(What this task involves)
The lines below, from the one containing "middle mcp: (191, 199)" through the one containing "thumb ip: (174, 147)", should be set down exactly, with no pictures and nothing else.

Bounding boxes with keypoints
/---

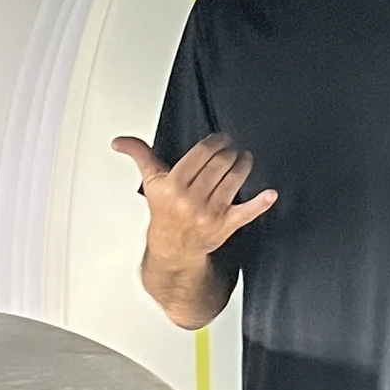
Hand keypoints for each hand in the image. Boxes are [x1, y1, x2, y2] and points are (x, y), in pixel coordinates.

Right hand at [111, 131, 277, 262]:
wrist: (172, 249)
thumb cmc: (165, 213)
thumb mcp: (151, 182)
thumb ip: (139, 156)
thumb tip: (120, 142)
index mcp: (173, 185)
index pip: (202, 153)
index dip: (216, 142)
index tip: (221, 140)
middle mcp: (191, 199)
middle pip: (221, 164)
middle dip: (231, 151)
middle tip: (233, 149)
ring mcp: (210, 213)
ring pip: (235, 179)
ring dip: (244, 165)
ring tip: (244, 159)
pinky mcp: (225, 225)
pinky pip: (246, 213)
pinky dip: (260, 203)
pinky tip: (269, 194)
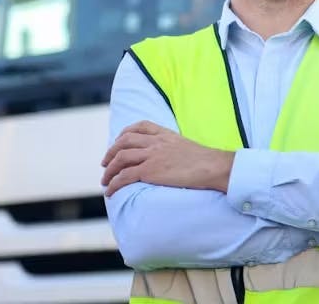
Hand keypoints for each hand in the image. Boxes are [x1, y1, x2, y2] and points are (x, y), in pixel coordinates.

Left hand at [101, 121, 234, 196]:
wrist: (212, 166)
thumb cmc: (205, 161)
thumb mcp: (187, 146)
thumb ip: (174, 147)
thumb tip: (171, 158)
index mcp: (165, 134)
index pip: (140, 127)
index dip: (124, 134)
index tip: (118, 142)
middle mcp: (156, 142)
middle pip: (124, 141)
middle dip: (111, 152)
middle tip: (105, 163)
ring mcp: (152, 156)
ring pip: (121, 158)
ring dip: (109, 170)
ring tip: (105, 180)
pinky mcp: (150, 171)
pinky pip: (125, 176)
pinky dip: (114, 183)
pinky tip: (110, 191)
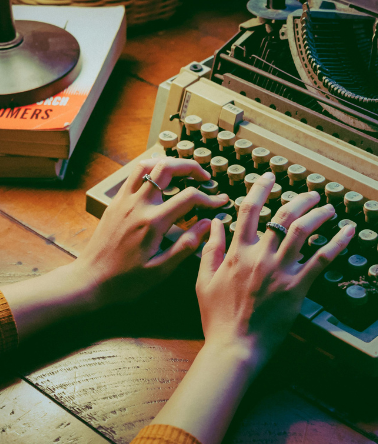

\---

(Result of this task)
middle mcp: (191, 199)
middle pip: (221, 164)
middle dip: (231, 151)
middle tip: (233, 149)
ring mcp: (210, 213)
ring pip: (235, 179)
ring dip: (244, 165)
ring tip: (244, 159)
pinky mcp: (225, 225)
pinky pip: (246, 213)
pinky dip: (260, 203)
pinky tip: (269, 194)
Hand keypoints for each hand in the image. Boxes are [x1, y1, x2, y2] and points are (x, y), in pixel coordinates.

Left hand at [101, 121, 234, 196]:
wrist: (212, 166)
thumb cmc: (205, 161)
thumb mcp: (187, 146)
thumb ip: (174, 147)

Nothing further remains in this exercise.